From the line with "off@bolsademulher.com" to the line with "Northern Locations", output every line below exactly, both ends included. Skip the pictures.

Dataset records
○ ○ ○

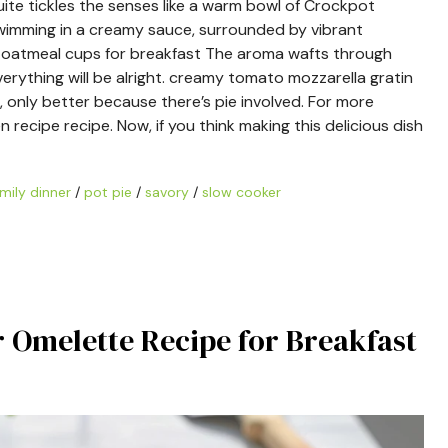
uite tickles the senses like a warm bowl of Crockpot
 swimming in a creamy sauce, surrounded by vibrant
ed oatmeal cups for breakfast The aroma wafts through
erything will be alright. creamy tomato mozzarella gratin
, only better because there’s pie involved. For more
n recipe recipe. Now, if you think making this delicious dish
mily dinner
/
pot pie
/
savory
/
slow cooker
r Omelette Recipe for Breakfast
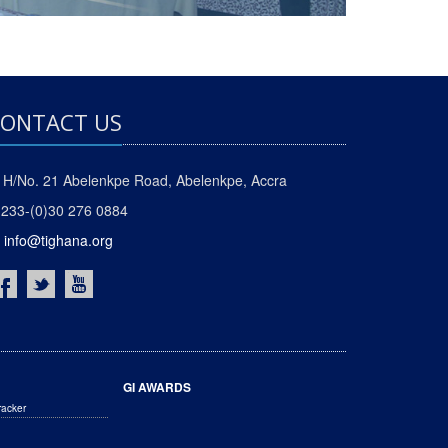
ONTACT US
H/No. 21 Abelenkpe Road, Abelenkpe, Accra
233-(0)30 276 0884
info@tighana.org
GI AWARDS
racker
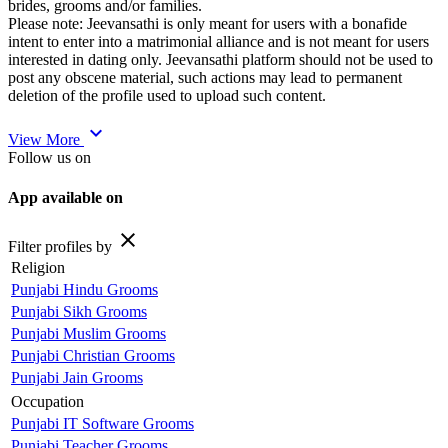
brides, grooms and/or families.
Please note: Jeevansathi is only meant for users with a bonafide
intent to enter into a matrimonial alliance and is not meant for users
interested in dating only. Jeevansathi platform should not be used to
post any obscene material, such actions may lead to permanent
deletion of the profile used to upload such content.
expand_more
View More
Follow us on
App available on
close
Filter profiles by
Religion
Punjabi Hindu Grooms
Punjabi Sikh Grooms
Punjabi Muslim Grooms
Punjabi Christian Grooms
Punjabi Jain Grooms
Occupation
Punjabi IT Software Grooms
Punjabi Teacher Grooms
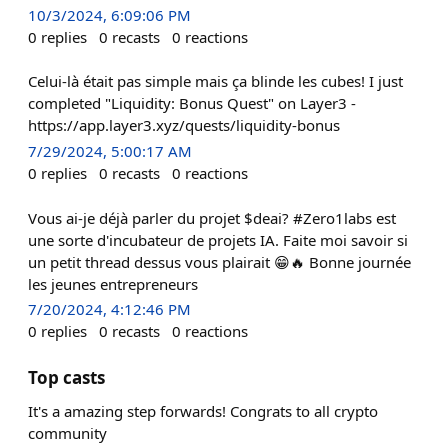
10/3/2024, 6:09:06 PM
0
replies
0
recasts
0
reactions
Celui-là était pas simple mais ça blinde les cubes! I just
completed "Liquidity: Bonus Quest" on Layer3 -
https://app.layer3.xyz/quests/liquidity-bonus
7/29/2024, 5:00:17 AM
0
replies
0
recasts
0
reactions
Vous ai-je déjà parler du projet $deai? #Zero1labs est
une sorte d'incubateur de projets IA. Faite moi savoir si
un petit thread dessus vous plairait 😁🔥 Bonne journée
les jeunes entrepreneurs
7/20/2024, 4:12:46 PM
0
replies
0
recasts
0
reactions
Top casts
It's a amazing step forwards! Congrats to all crypto
community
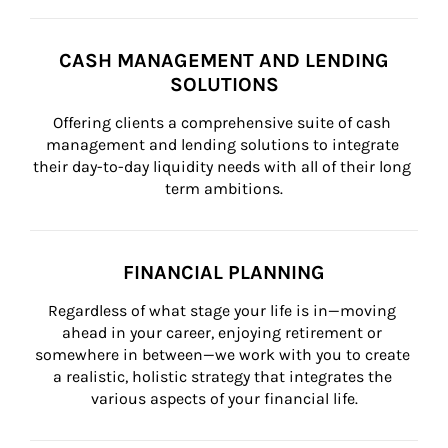
CASH MANAGEMENT AND LENDING
SOLUTIONS
Offering clients a comprehensive suite of cash 
management and lending solutions to integrate 
their day-to-day liquidity needs with all of their long 
term ambitions.
FINANCIAL PLANNING
Regardless of what stage your life is in—moving 
ahead in your career, enjoying retirement or 
somewhere in between—we work with you to create 
a realistic, holistic strategy that integrates the 
various aspects of your financial life.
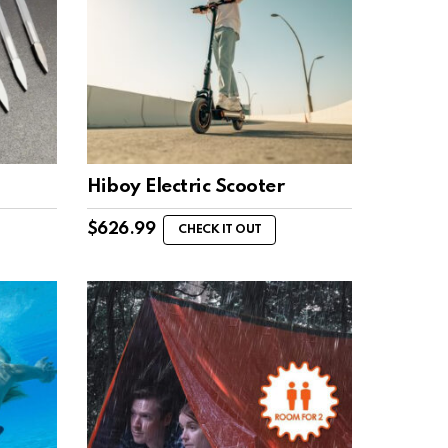
Hiboy Electric Scooter
$
626.99
CHECK IT OUT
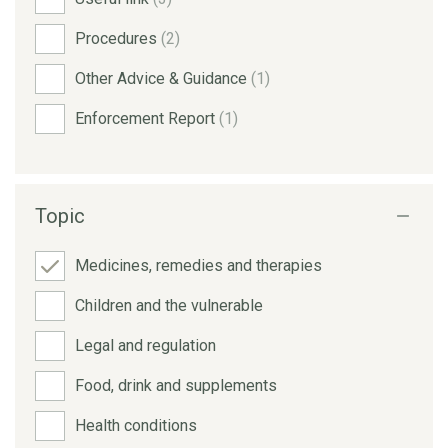
Procedures
(2)
Other Advice & Guidance
(1)
Enforcement Report
(1)
Topic
Medicines, remedies and therapies
Children and the vulnerable
Legal and regulation
Food, drink and supplements
Health conditions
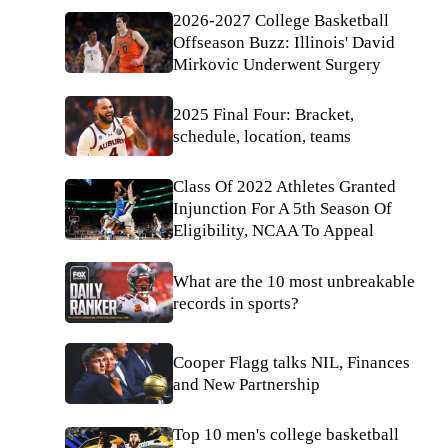
2026-2027 College Basketball
Offseason Buzz: Illinois' David
Mirkovic Underwent Surgery
2025 Final Four: Bracket,
schedule, location, teams
Class Of 2022 Athletes Granted
Injunction For A 5th Season Of
Eligibility, NCAA To Appeal
What are the 10 most unbreakable
records in sports?
Cooper Flagg talks NIL, Finances
and New Partnership
Top 10 men's college basketball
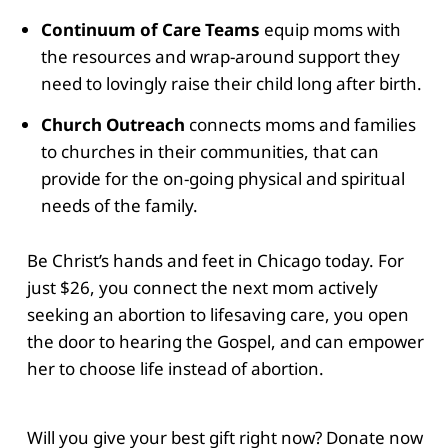
Continuum of Care Teams
equip moms with
the resources and wrap-around support they
need to lovingly raise their child long after birth.
Church Outreach
connects moms and families
to churches in their communities, that can
provide for the on-going physical and spiritual
needs of the family.
Be Christ’s hands and feet in Chicago today. For
just $26, you connect the next mom actively
seeking an abortion to lifesaving care, you open
the door to hearing the Gospel, and can empower
her to choose life instead of abortion.
Will you give your best gift right now? Donate now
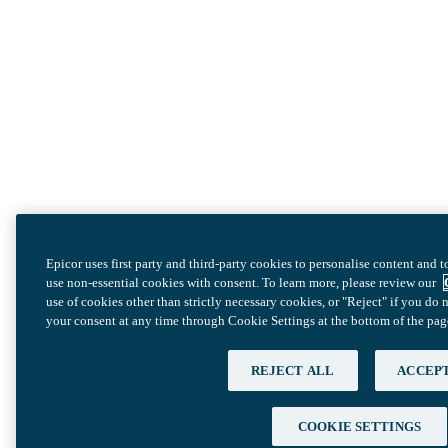
Epicor uses first party and third-party cookies to personalise content and 
use non-essential cookies with consent. To learn more, please review our
use of cookies other than strictly necessary cookies, or "Reject" if you d
your consent at any time through Cookie Settings at the bottom of the pag
REJECT ALL
ACCEPT
COOKIE SETTINGS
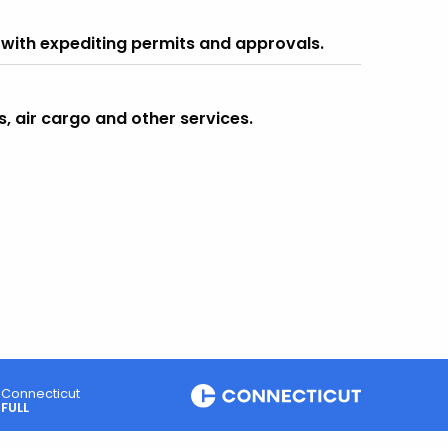
 with expediting permits and approvals.
s, air cargo and other services.
Connecticut
FULL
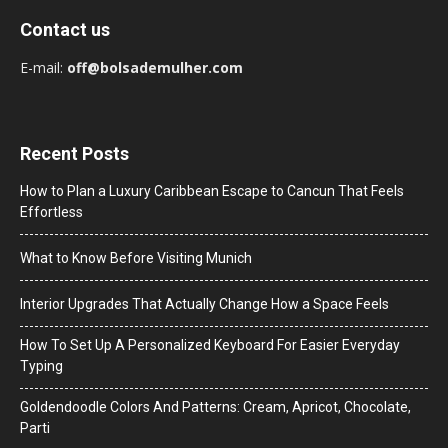
Contact us
E-mail:
off@bolsademulher.com
Recent Posts
How to Plan a Luxury Caribbean Escape to Cancun That Feels
Effortless
What to Know Before Visiting Munich
Interior Upgrades That Actually Change How a Space Feels
How To Set Up A Personalized Keyboard For Easier Everyday
Typing
Goldendoodle Colors And Patterns: Cream, Apricot, Chocolate,
Parti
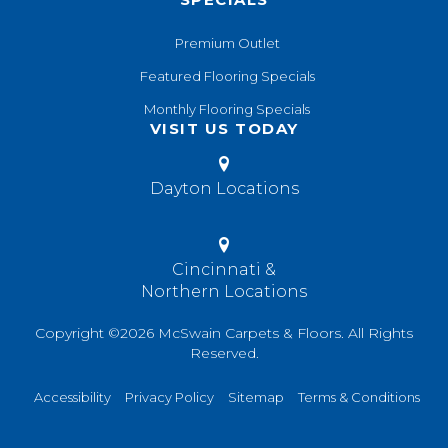
Premium Outlet
Featured Flooring Specials
Monthly Flooring Specials
VISIT US TODAY
Dayton Locations
Cincinnati &
Northern Locations
Copyright ©2026 McSwain Carpets & Floors. All Rights
Reserved.
Accessibility
Privacy Policy
Sitemap
Terms & Conditions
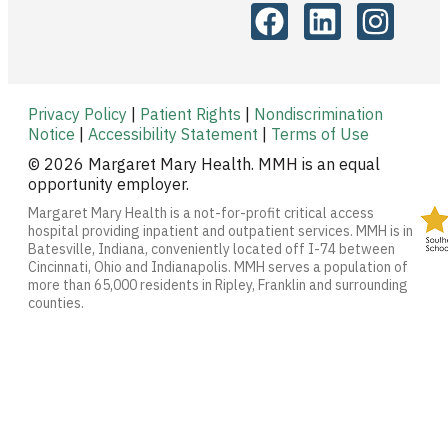
Privacy Policy
|
Patient Rights
|
Nondiscrimination
Notice
|
Accessibility Statement
|
Terms of Use
© 2026 Margaret Mary Health. MMH is an equal
opportunity employer.
Margaret Mary Health is a not-for-profit critical access
hospital providing inpatient and outpatient services. MMH is in
Batesville, Indiana, conveniently located off I-74 between
Cincinnati, Ohio and Indianapolis. MMH serves a population of
more than 65,000 residents in Ripley, Franklin and surrounding
counties.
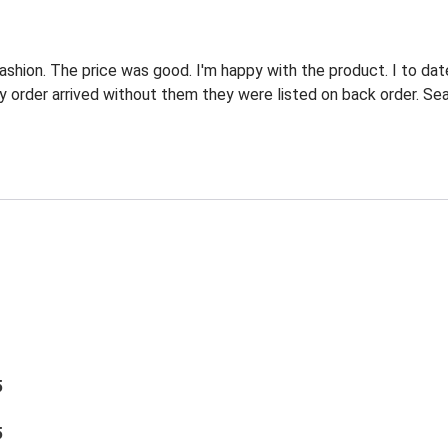
fashion. The price was good. I'm happy with the product. I to da
y order arrived without them they were listed on back order. Seas
5
5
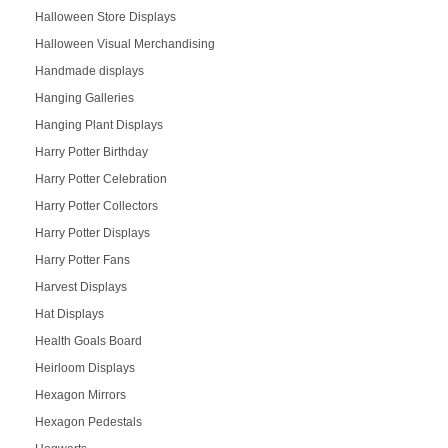
Halloween Store Displays
Halloween Visual Merchandising
Handmade displays
Hanging Galleries
Hanging Plant Displays
Harry Potter Birthday
Harry Potter Celebration
Harry Potter Collectors
Harry Potter Displays
Harry Potter Fans
Harvest Displays
Hat Displays
Health Goals Board
Heirloom Displays
Hexagon Mirrors
Hexagon Pedestals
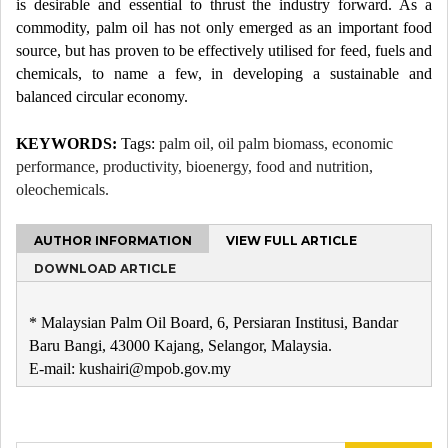
is desirable and essential to thrust the industry forward. As a
commodity, palm oil has not only emerged as an important food
source, but has proven to be effectively utilised for feed, fuels and
chemicals, to name a few, in developing a sustainable and
balanced circular economy.
KEYWORDS:
Tags:
palm oil, oil palm biomass, economic
performance, productivity, bioenergy, food and nutrition,
oleochemicals.
AUTHOR INFORMATION
VIEW FULL ARTICLE
DOWNLOAD ARTICLE
* Malaysian Palm Oil Board, 6, Persiaran Institusi, Bandar
Baru Bangi, 43000 Kajang, Selangor, Malaysia.
E-mail: kushairi@mpob.gov.my
Post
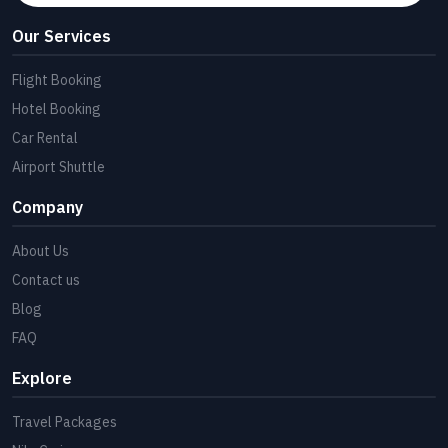
Our Services
Flight Booking
Hotel Booking
Car Rental
Airport Shuttle
Company
About Us
Contact us
Blog
FAQ
Explore
Travel Packages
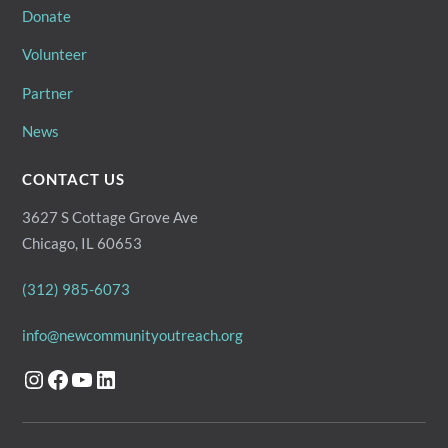
Donate
Volunteer
Partner
News
CONTACT US
3627 S Cottage Grove Ave
Chicago, IL 60653
(312) 985-6073
info@newcommunityoutreach.org
Instagram
Facebook
YouTube
LinkedIn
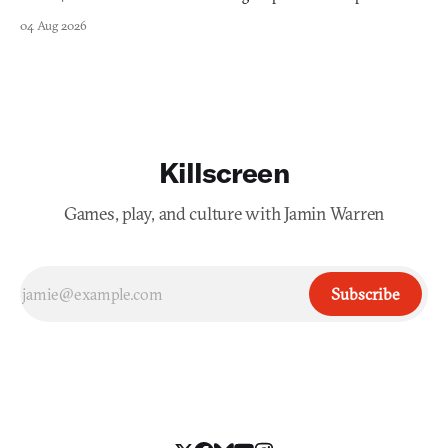
collage.
04 Aug 2026
Killscreen
Games, play, and culture with Jamin Warren
Subscribe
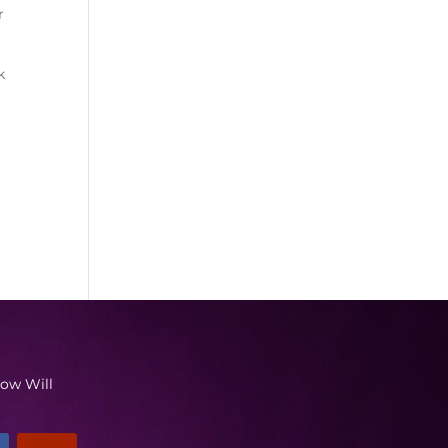
r
k
low Will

○ ○ ○

§ **Result**
off@bolsademulher.com
Recent Posts
How to Plan a Luxury Caribbean Escape to Cancun That Feels
Effortless
What to Know Before Visiting Munich
Interior Upgrades That Actually Change How a Space Feels
How To Set Up A Personalized Keyboard For Easier Everyday
Typing
Goldendoodle Colors And Patterns: Cream, Apricot, Chocolate,
Parti
Premium Outlet
Featured Flooring Specials
Monthly Flooring Specials
VISIT US TODAY
Dayton Locations
Cincinnati &
Northern Locations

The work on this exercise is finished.